Di Marco Del Monte

“Alzò gli occhi e vide, ed ecco tre uomini erano presenti su di lui”
Spiega il Ben Ish Chay sul libro Benayahu Ben Yehoyadà sulla Torà, parashat Vayerà, che questa frase contiene un grande segreto sul movimento ed unione di Anime.

Scrive il Ben Ysh Chay sulla frase “alzò gli occhi” che, se si guarda chi è più in “basso” di noi sarà impossibile essere umili, poiché si vedrà sé stessi superiori al nostro prossimo e sicuramente ci si potrà insuperbire di questo. Ma se uno “alza gli occhi”, come a dire, guarda chi è migliore di lui, allora potrà rendersi umile, e riuscirà a capire le sue mancanze. Prendendo consapevolezza di ciò, migliorerà sé stesso con un sentimento di umiltà. Continua il Ben Ysh Chay scrivendo: “E’ risaputo che, quando una persona in questo mondo è molto attento nel compiere una mitzvà dove un grande tzaddik a sua volta è stato molto attento, ecco che lo stesso Tzaddik viene e si “attacca” a questa anima per aiutarla nel compiere questa mitzvà”. Questo fenomeno in Kabbalà si chiama “Ibbur”, termine che indica lo stato di quando si è incinta: in altre parole, così come nell’essere incinta ci sono due o più corpi uniti, nell’ibbur ci sono due o più anime unite.
Riguardo a ciò ci descrive il Ben Ysh Chay un episodio che successe ad Ari Hakadosh con il suo alunno Rabbì Chaym Vital (preso dal shivchè Ari”zal fine perek vav), che una volta si alzò di fronte al suo alunno Rabbì Chaym Vital, e quest’ultimo si stupì dicendo al maestro: “Che cosa c’è di diverso oggi dagli altri giorni?”. Rispose l’Ari”zal: “Non mi sono alzato di fronte a te ma di fronte a Benayahu Ben Yehoyadià che è con te”.
Spiega il Ben Ysh Chay che tre Tzaddikim sono stati particolarmente attenti nella Mitzvà dell’umiltà: Avraham Avinu; Moshè Rabbenu; David Hammelech.
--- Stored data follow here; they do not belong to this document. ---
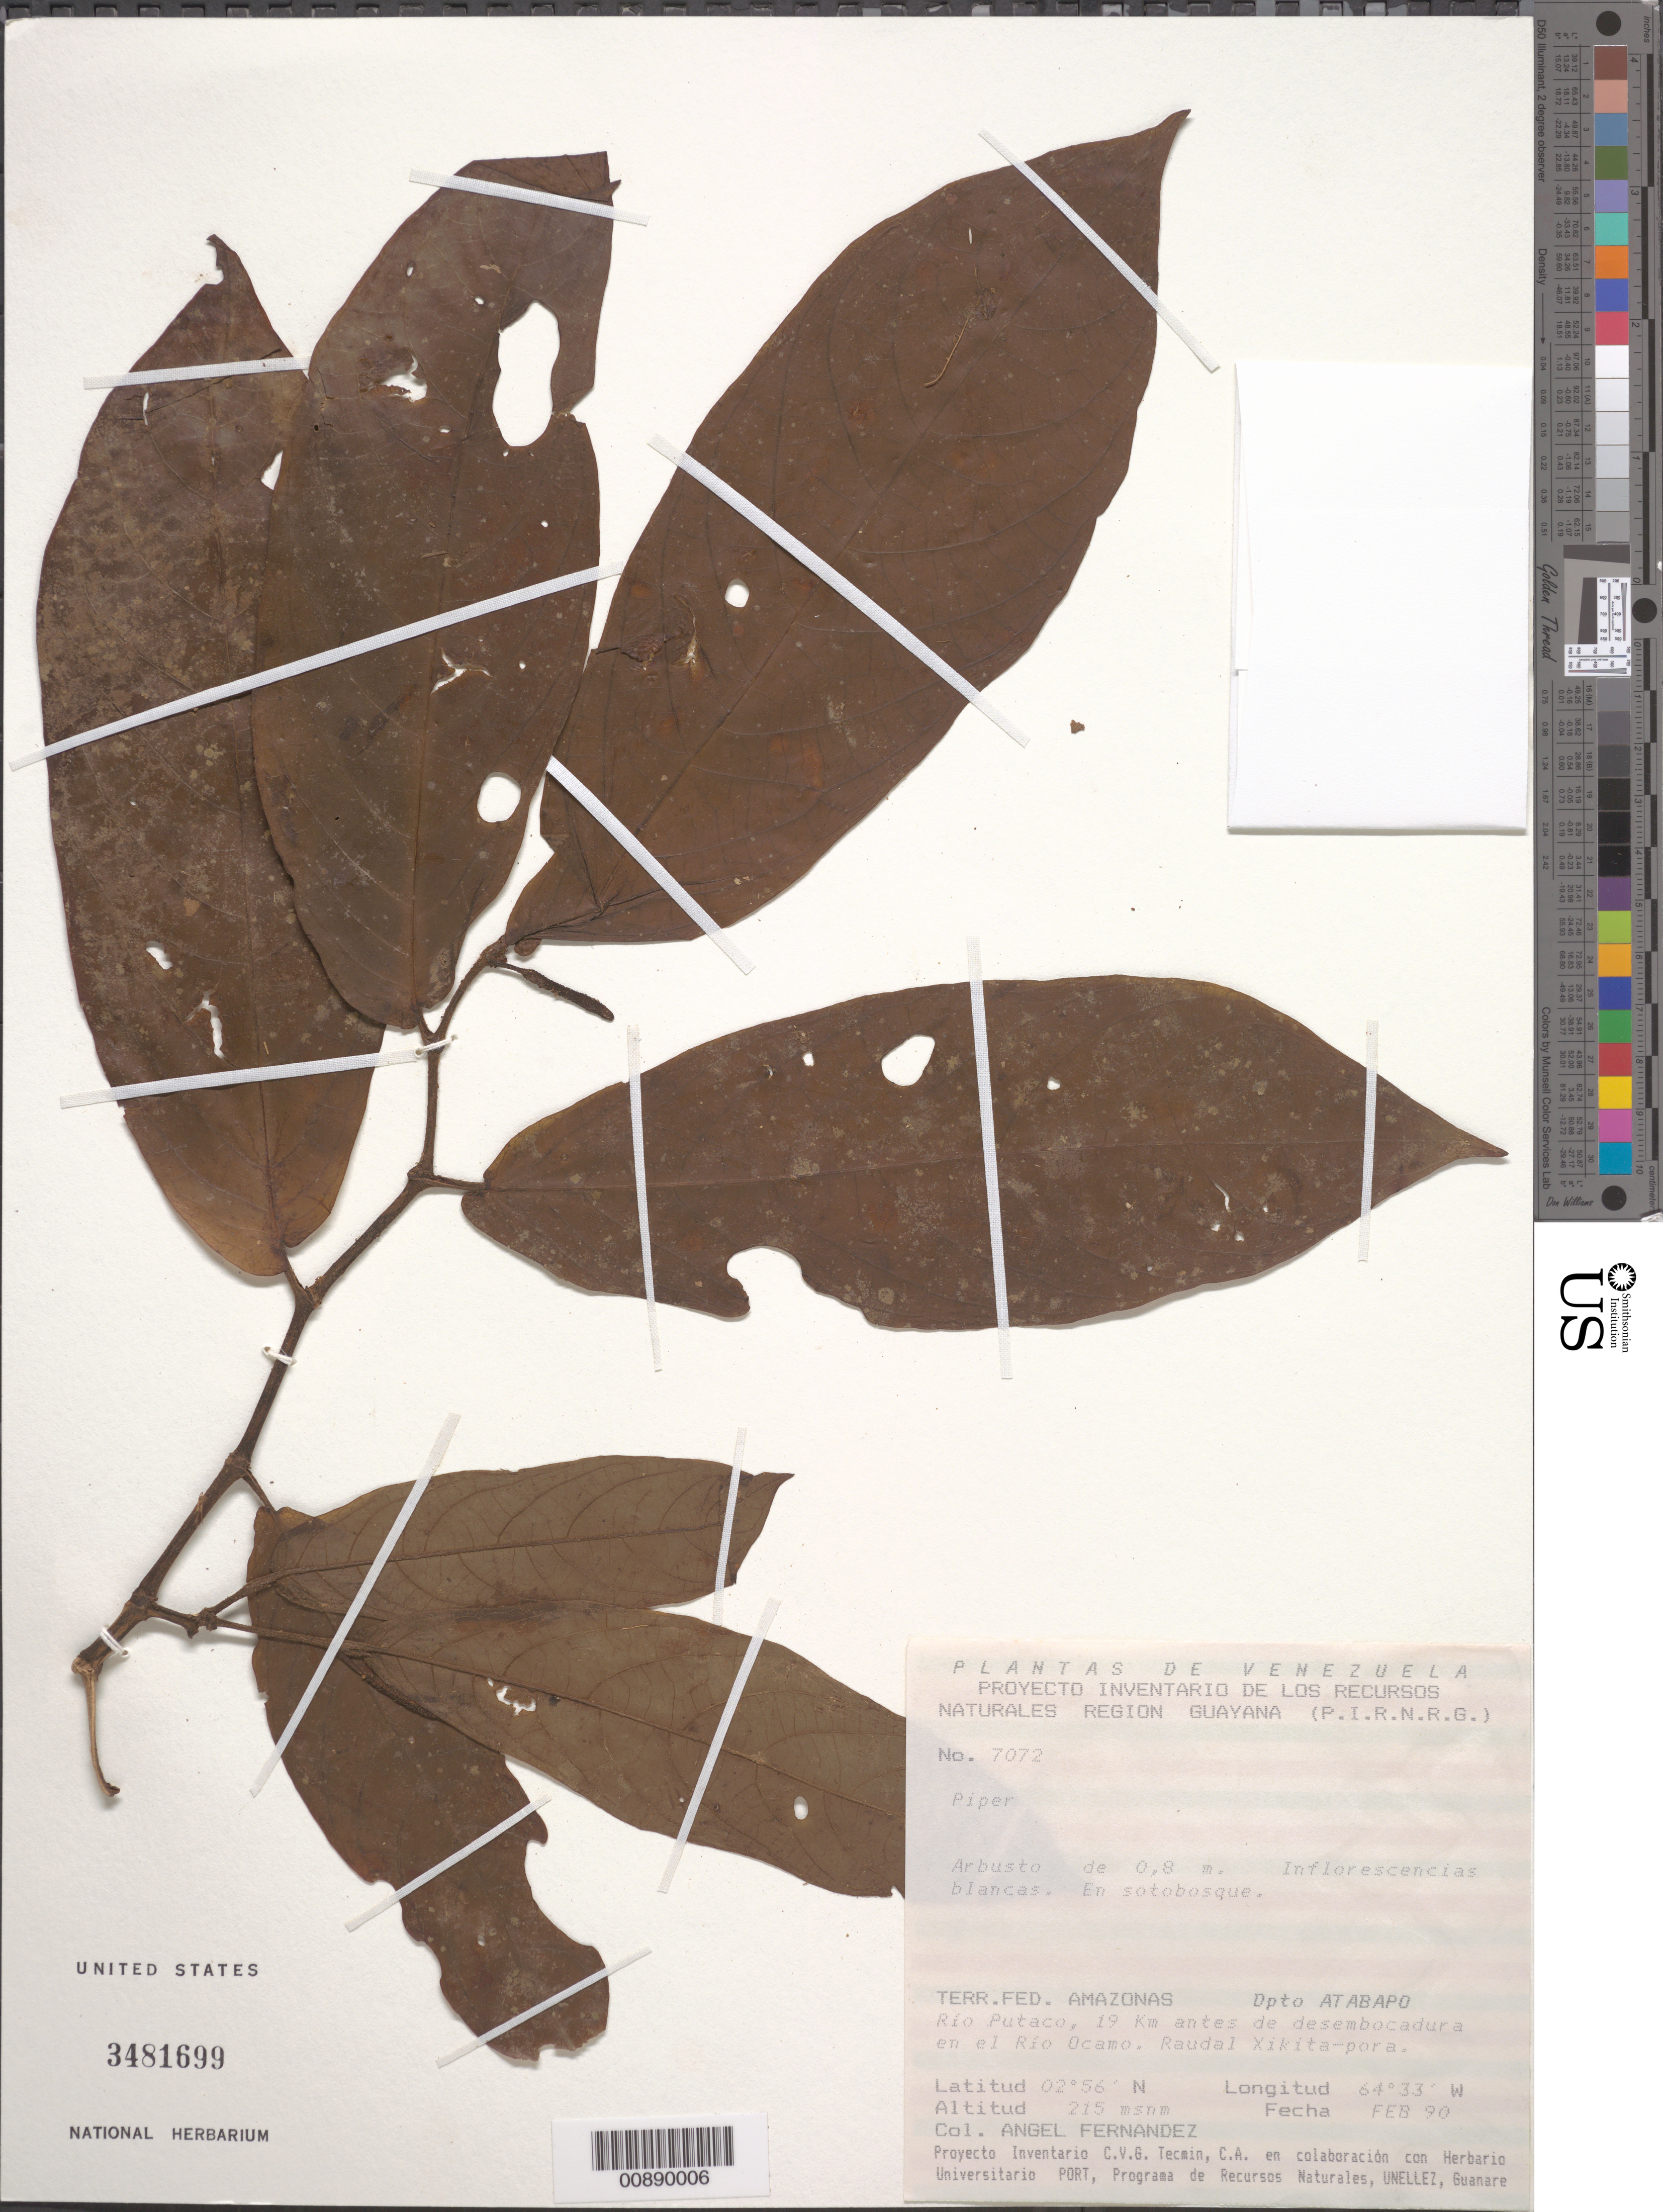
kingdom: Plantae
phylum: Tracheophyta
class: Magnoliopsida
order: Piperales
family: Piperaceae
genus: Piper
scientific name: Piper sp.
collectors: A. Fernández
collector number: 7072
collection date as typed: Feb-90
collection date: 1990-02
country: Venezuela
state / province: Amazonas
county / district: Atabapo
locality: Río Putaco, 19 km antes de desembocadura en el Río Ocamo, Raudal Xikita-pora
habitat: Sotobosque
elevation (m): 215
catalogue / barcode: US 3481699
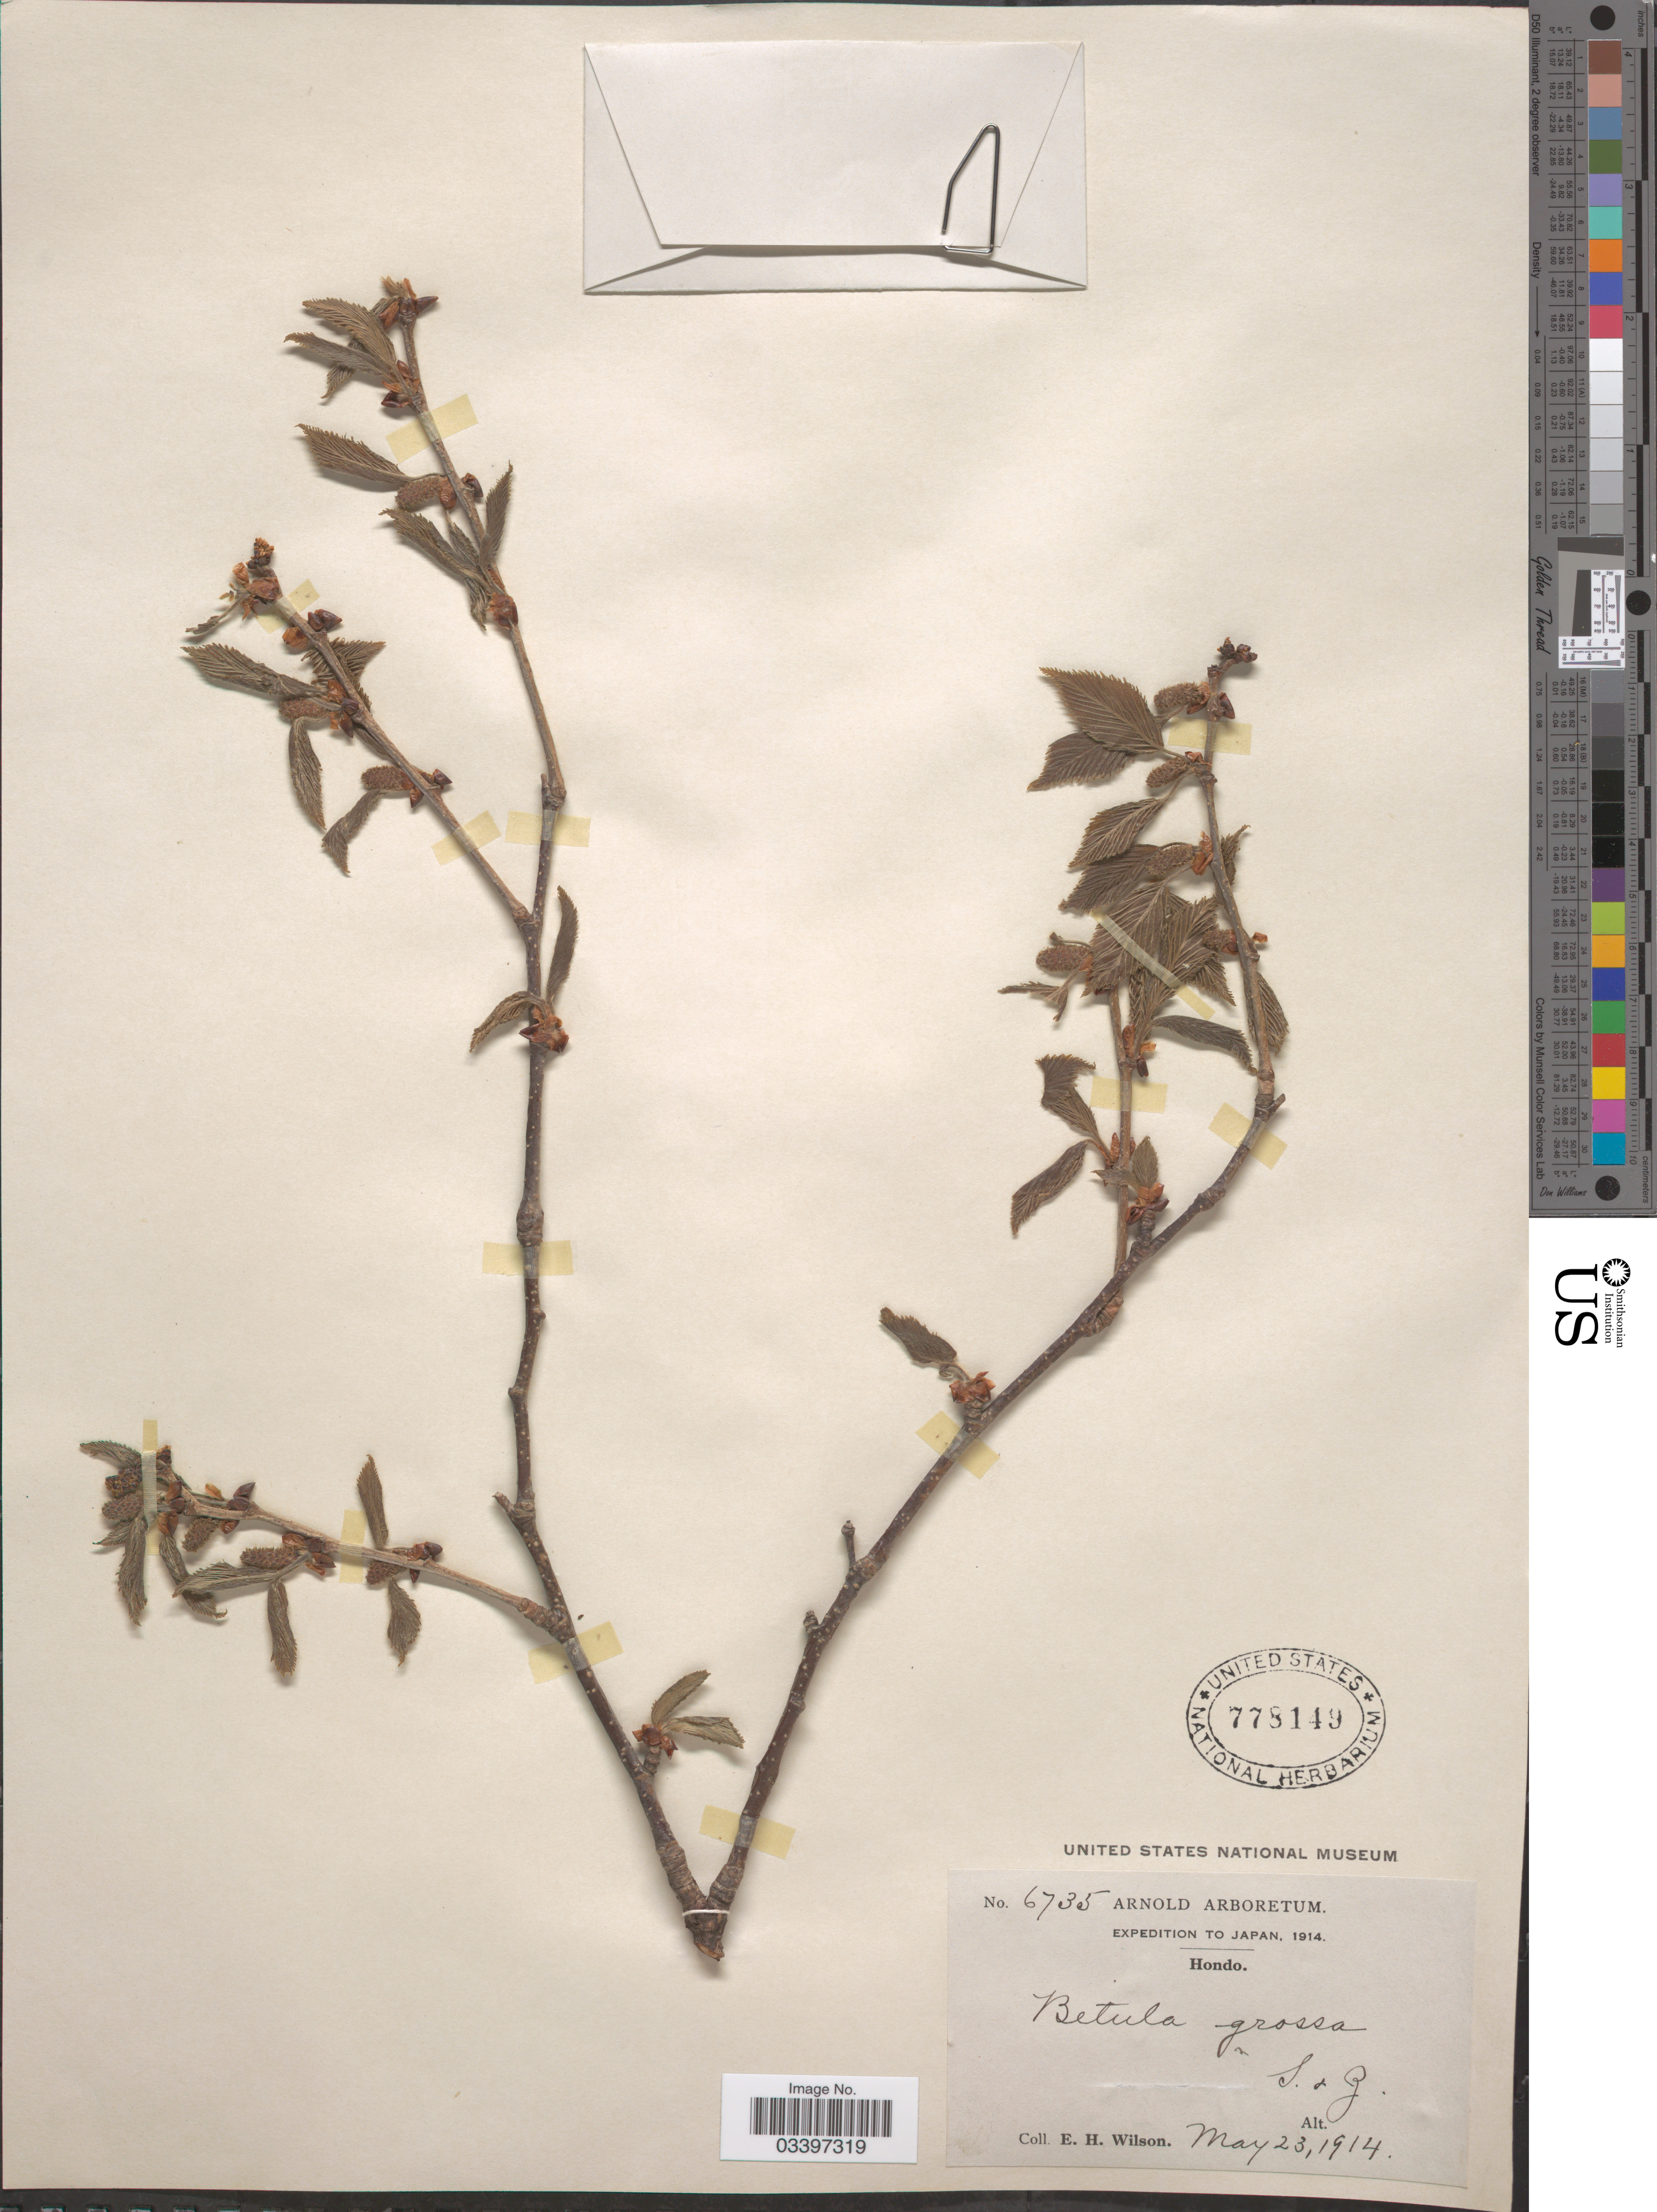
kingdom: Plantae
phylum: Tracheophyta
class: Magnoliopsida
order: Fagales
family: Betulaceae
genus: Betula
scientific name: Betula grossa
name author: Siebold & Zucc.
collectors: E. Wilson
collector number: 6735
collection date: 1914-05-23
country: Japan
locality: Hondo.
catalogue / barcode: US 778149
E dunque chiude il cerchio il Ben Ysh Chay dando una spiegazione del verso succitato: Quando siamo abituati ad “alzare gli occhi”, il ciò significa che di base sono rivolti verso il basso, stando ad indicare un atteggiamento di umiltà, “Ecco tre uomini si trovano con lui” e cioè, si uniranno alla sua anima le tre anime dei tzaddikim che erano attenti in questa mitzvà: l’anima di Avraham di Moshè e di David. Questo è il segreto dell’unione delle anime in questo mondo con le anime dei Tzaddikim che vengono a rinforzarci. Questa dinamica di unione di anime si ritrova in forma diversa anche nello Shabbat: La “Neshamà Yeterà” cioè l’anima supplementare. Spiegano i Chachamim che nello Shabbat viene a noi un’anima supplementare a rafforzare la nostra anima, proprio per questo, secondo l’halachà, all’uscita di shabbat facciamo la berachà dei profumi, perché il profumo è un nutrimento per l’anima. La parola stessa Neshamà-Anima può essere letta come Neshimà-Respiro, come a dire attraverso il respiro rigeneriamo l’anima che nella sua venuta dentro Adamo venne insufflata proprio dalle narici. Non a caso quando sentiamo passare un buon profumo senza saperne la provenienza si dice: “E’ un Anima Buona che è passata”.
Con l’augurio di passare ogni Shabbat accompagnati dalla Neshamà Yeterà e da altre Neshamot di Tzaddikim.